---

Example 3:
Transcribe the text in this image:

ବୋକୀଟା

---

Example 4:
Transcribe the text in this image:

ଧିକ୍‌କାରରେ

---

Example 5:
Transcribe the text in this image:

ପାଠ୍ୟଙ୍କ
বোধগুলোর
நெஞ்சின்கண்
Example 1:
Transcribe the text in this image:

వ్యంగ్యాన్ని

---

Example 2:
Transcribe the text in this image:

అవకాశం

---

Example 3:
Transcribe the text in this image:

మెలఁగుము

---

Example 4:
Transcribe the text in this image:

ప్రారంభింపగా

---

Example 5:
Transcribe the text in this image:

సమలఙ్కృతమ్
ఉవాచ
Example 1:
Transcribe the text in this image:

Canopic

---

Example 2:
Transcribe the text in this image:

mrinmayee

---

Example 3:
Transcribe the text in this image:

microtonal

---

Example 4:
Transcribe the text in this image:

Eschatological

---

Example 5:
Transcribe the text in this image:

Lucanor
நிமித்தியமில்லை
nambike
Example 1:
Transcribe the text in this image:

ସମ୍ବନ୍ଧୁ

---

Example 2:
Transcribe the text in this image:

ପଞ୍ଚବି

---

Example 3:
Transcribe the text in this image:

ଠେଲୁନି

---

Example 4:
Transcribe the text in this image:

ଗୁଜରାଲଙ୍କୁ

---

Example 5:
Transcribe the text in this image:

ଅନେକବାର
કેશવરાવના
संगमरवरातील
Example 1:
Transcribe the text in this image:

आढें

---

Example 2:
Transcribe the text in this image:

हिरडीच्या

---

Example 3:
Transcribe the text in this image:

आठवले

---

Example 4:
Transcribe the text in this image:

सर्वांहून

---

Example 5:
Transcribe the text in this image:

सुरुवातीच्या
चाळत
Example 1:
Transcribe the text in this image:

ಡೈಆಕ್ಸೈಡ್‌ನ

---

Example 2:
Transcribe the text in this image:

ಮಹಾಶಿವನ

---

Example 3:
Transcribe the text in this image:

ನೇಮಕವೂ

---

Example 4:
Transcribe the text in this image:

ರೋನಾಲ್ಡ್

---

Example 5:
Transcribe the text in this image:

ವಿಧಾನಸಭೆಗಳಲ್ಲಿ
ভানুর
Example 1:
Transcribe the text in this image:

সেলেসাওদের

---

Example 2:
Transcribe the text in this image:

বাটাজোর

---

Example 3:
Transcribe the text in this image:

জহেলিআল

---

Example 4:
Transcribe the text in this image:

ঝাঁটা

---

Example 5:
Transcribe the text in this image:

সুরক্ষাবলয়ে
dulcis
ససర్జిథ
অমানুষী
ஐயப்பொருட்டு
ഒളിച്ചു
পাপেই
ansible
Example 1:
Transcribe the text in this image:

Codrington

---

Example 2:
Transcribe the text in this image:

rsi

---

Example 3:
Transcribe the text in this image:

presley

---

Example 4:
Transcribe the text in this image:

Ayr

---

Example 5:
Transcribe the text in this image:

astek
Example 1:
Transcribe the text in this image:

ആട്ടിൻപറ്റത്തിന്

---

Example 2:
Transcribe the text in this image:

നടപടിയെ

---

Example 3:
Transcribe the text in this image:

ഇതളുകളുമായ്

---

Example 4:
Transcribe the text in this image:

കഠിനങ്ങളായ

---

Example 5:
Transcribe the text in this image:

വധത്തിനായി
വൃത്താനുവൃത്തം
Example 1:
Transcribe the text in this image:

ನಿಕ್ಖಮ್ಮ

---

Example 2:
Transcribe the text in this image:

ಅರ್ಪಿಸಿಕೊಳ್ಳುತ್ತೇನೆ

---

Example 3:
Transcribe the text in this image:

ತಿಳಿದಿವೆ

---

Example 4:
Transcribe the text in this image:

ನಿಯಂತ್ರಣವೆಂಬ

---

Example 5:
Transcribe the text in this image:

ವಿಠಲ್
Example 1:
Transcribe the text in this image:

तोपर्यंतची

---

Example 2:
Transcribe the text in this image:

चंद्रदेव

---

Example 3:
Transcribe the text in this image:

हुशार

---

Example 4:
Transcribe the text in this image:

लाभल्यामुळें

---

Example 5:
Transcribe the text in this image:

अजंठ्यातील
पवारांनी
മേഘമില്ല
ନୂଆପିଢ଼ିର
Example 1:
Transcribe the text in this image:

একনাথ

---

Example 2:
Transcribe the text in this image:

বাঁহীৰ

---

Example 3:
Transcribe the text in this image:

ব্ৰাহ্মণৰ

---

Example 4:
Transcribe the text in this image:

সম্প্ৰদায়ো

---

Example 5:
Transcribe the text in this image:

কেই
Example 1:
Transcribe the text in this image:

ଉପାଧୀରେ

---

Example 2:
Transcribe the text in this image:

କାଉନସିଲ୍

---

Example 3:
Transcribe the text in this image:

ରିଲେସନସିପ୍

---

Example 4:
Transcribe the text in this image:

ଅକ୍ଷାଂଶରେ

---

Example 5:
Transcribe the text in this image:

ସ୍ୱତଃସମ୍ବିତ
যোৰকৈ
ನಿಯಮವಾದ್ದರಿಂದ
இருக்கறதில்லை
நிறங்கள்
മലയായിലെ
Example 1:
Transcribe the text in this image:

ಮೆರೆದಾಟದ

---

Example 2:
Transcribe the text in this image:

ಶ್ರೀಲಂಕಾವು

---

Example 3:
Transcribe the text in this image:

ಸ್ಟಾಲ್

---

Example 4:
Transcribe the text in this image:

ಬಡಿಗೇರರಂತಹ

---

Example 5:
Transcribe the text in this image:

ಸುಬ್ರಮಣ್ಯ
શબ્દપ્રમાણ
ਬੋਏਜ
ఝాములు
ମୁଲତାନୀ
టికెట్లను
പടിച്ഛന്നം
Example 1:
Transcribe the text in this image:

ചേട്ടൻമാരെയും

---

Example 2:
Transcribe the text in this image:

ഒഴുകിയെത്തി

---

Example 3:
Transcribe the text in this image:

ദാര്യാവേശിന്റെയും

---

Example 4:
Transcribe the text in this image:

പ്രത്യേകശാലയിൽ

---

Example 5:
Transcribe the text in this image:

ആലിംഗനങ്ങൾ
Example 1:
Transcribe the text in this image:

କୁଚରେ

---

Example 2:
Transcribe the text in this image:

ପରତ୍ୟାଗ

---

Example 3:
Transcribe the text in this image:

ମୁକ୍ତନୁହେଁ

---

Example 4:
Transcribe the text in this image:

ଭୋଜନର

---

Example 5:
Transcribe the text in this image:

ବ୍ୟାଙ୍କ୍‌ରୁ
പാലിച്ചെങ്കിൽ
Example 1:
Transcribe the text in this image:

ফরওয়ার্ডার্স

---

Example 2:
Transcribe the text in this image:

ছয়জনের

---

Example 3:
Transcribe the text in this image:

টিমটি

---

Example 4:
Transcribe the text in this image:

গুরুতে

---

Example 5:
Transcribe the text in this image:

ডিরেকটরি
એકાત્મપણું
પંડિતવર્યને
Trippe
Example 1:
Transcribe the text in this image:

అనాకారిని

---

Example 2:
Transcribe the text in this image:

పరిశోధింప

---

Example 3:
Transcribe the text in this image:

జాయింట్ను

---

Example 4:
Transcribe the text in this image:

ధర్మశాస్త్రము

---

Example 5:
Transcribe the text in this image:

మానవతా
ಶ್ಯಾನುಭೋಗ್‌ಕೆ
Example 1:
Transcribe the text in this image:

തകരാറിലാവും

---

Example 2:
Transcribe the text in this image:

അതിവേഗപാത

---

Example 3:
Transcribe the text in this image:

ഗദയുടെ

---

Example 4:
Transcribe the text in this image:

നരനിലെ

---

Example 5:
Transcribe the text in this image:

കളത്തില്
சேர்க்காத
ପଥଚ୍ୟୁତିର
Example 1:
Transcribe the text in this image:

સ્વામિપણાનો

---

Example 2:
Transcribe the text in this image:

• **Problem description**
Once you have read the data, copy all of it out exactly.

• **Exercise output**
---

Example 3:
Transcribe the text in this image:

ବୋକୀଟା

---

Example 4:
Transcribe the text in this image:

ଧିକ୍‌କାରରେ

---

Example 5:
Transcribe the text in this image:

ପାଠ୍ୟଙ୍କ
বোধগুলোর
நெஞ்சின்கண்
Example 1:
Transcribe the text in this image:

వ్యంగ్యాన్ని

---

Example 2:
Transcribe the text in this image:

అవకాశం

---

Example 3:
Transcribe the text in this image:

మెలఁగుము

---

Example 4:
Transcribe the text in this image:

ప్రారంభింపగా

---

Example 5:
Transcribe the text in this image:

సమలఙ్కృతమ్
ఉవాచ
Example 1:
Transcribe the text in this image:

Canopic

---

Example 2:
Transcribe the text in this image:

mrinmayee

---

Example 3:
Transcribe the text in this image:

microtonal

---

Example 4:
Transcribe the text in this image:

Eschatological

---

Example 5:
Transcribe the text in this image:

Lucanor
நிமித்தியமில்லை
nambike
Example 1:
Transcribe the text in this image:

ସମ୍ବନ୍ଧୁ

---

Example 2:
Transcribe the text in this image:

ପଞ୍ଚବି

---

Example 3:
Transcribe the text in this image:

ଠେଲୁନି

---

Example 4:
Transcribe the text in this image:

ଗୁଜରାଲଙ୍କୁ

---

Example 5:
Transcribe the text in this image:

ଅନେକବାର
કેશવરાવના
संगमरवरातील
Example 1:
Transcribe the text in this image:

आढें

---

Example 2:
Transcribe the text in this image:

हिरडीच्या

---

Example 3:
Transcribe the text in this image:

आठवले

---

Example 4:
Transcribe the text in this image:

सर्वांहून

---

Example 5:
Transcribe the text in this image:

सुरुवातीच्या
चाळत
Example 1:
Transcribe the text in this image:

ಡೈಆಕ್ಸೈಡ್‌ನ

---

Example 2:
Transcribe the text in this image:

ಮಹಾಶಿವನ

---

Example 3:
Transcribe the text in this image:

ನೇಮಕವೂ

---

Example 4:
Transcribe the text in this image:

ರೋನಾಲ್ಡ್

---

Example 5:
Transcribe the text in this image:

ವಿಧಾನಸಭೆಗಳಲ್ಲಿ
ভানুর
Example 1:
Transcribe the text in this image:

সেলেসাওদের

---

Example 2:
Transcribe the text in this image:

বাটাজোর

---

Example 3:
Transcribe the text in this image:

জহেলিআল

---

Example 4:
Transcribe the text in this image:

ঝাঁটা

---

Example 5:
Transcribe the text in this image:

সুরক্ষাবলয়ে
dulcis
ససర్జిథ
অমানুষী
ஐயப்பொருட்டு
ഒളിച്ചു
পাপেই
ansible
Example 1:
Transcribe the text in this image:

Codrington

---

Example 2:
Transcribe the text in this image:

rsi

---

Example 3:
Transcribe the text in this image:

presley

---

Example 4:
Transcribe the text in this image:

Ayr

---

Example 5:
Transcribe the text in this image:

astek
Example 1:
Transcribe the text in this image:

ആട്ടിൻപറ്റത്തിന്

---

Example 2:
Transcribe the text in this image:

നടപടിയെ

---

Example 3:
Transcribe the text in this image:

ഇതളുകളുമായ്

---

Example 4:
Transcribe the text in this image:

കഠിനങ്ങളായ

---

Example 5:
Transcribe the text in this image:

വധത്തിനായി
വൃത്താനുവൃത്തം
Example 1:
Transcribe the text in this image:

ನಿಕ್ಖಮ್ಮ

---

Example 2:
Transcribe the text in this image:

ಅರ್ಪಿಸಿಕೊಳ್ಳುತ್ತೇನೆ

---

Example 3:
Transcribe the text in this image:

ತಿಳಿದಿವೆ

---

Example 4:
Transcribe the text in this image:

ನಿಯಂತ್ರಣವೆಂಬ

---

Example 5:
Transcribe the text in this image:

ವಿಠಲ್
Example 1:
Transcribe the text in this image:

तोपर्यंतची

---

Example 2:
Transcribe the text in this image:

चंद्रदेव

---

Example 3:
Transcribe the text in this image:

हुशार

---

Example 4:
Transcribe the text in this image:

लाभल्यामुळें

---

Example 5:
Transcribe the text in this image:

अजंठ्यातील
पवारांनी
മേഘമില്ല
ନୂଆପିଢ଼ିର
Example 1:
Transcribe the text in this image:

একনাথ

---

Example 2:
Transcribe the text in this image:

বাঁহীৰ

---

Example 3:
Transcribe the text in this image:

ব্ৰাহ্মণৰ

---

Example 4:
Transcribe the text in this image:

সম্প্ৰদায়ো

---

Example 5:
Transcribe the text in this image:

কেই
Example 1:
Transcribe the text in this image:

ଉପାଧୀରେ

---

Example 2:
Transcribe the text in this image:

କାଉନସିଲ୍

---

Example 3:
Transcribe the text in this image:

ରିଲେସନସିପ୍

---

Example 4:
Transcribe the text in this image:

ଅକ୍ଷାଂଶରେ

---

Example 5:
Transcribe the text in this image:

ସ୍ୱତଃସମ୍ବିତ
যোৰকৈ
ನಿಯಮವಾದ್ದರಿಂದ
இருக்கறதில்லை
நிறங்கள்
മലയായിലെ
Example 1:
Transcribe the text in this image:

ಮೆರೆದಾಟದ

---

Example 2:
Transcribe the text in this image:

ಶ್ರೀಲಂಕಾವು

---

Example 3:
Transcribe the text in this image:

ಸ್ಟಾಲ್

---

Example 4:
Transcribe the text in this image:

ಬಡಿಗೇರರಂತಹ

---

Example 5:
Transcribe the text in this image:

ಸುಬ್ರಮಣ್ಯ
શબ્દપ્રમાણ
ਬੋਏਜ
ఝాములు
ମୁଲତାନୀ
టికెట్లను
പടിച്ഛന്നം
Example 1:
Transcribe the text in this image:

ചേട്ടൻമാരെയും

---

Example 2:
Transcribe the text in this image:

ഒഴുകിയെത്തി

---

Example 3:
Transcribe the text in this image:

ദാര്യാവേശിന്റെയും

---

Example 4:
Transcribe the text in this image:

പ്രത്യേകശാലയിൽ

---

Example 5:
Transcribe the text in this image:

ആലിംഗനങ്ങൾ
Example 1:
Transcribe the text in this image:

କୁଚରେ

---

Example 2:
Transcribe the text in this image:

ପରତ୍ୟାଗ

---

Example 3:
Transcribe the text in this image:

ମୁକ୍ତନୁହେଁ

---

Example 4:
Transcribe the text in this image:

ଭୋଜନର

---

Example 5:
Transcribe the text in this image:

ବ୍ୟାଙ୍କ୍‌ରୁ
പാലിച്ചെങ്കിൽ
Example 1:
Transcribe the text in this image:

ফরওয়ার্ডার্স

---

Example 2:
Transcribe the text in this image:

ছয়জনের

---

Example 3:
Transcribe the text in this image:

টিমটি

---

Example 4:
Transcribe the text in this image:

গুরুতে

---

Example 5:
Transcribe the text in this image:

ডিরেকটরি
એકાત્મપણું
પંડિતવર્યને
Trippe
Example 1:
Transcribe the text in this image:

అనాకారిని

---

Example 2:
Transcribe the text in this image:

పరిశోధింప

---

Example 3:
Transcribe the text in this image:

జాయింట్ను

---

Example 4:
Transcribe the text in this image:

ధర్మశాస్త్రము

---

Example 5:
Transcribe the text in this image:

మానవతా
ಶ್ಯಾನುಭೋಗ್‌ಕೆ
Example 1:
Transcribe the text in this image:

തകരാറിലാവും

---

Example 2:
Transcribe the text in this image:

അതിവേഗപാത

---

Example 3:
Transcribe the text in this image:

ഗദയുടെ

---

Example 4:
Transcribe the text in this image:

നരനിലെ

---

Example 5:
Transcribe the text in this image:

കളത്തില്
சேர்க்காத
ପଥଚ୍ୟୁତିର
Example 1:
Transcribe the text in this image:

સ્વામિપણાનો

---

Example 2:
Transcribe the text in this image:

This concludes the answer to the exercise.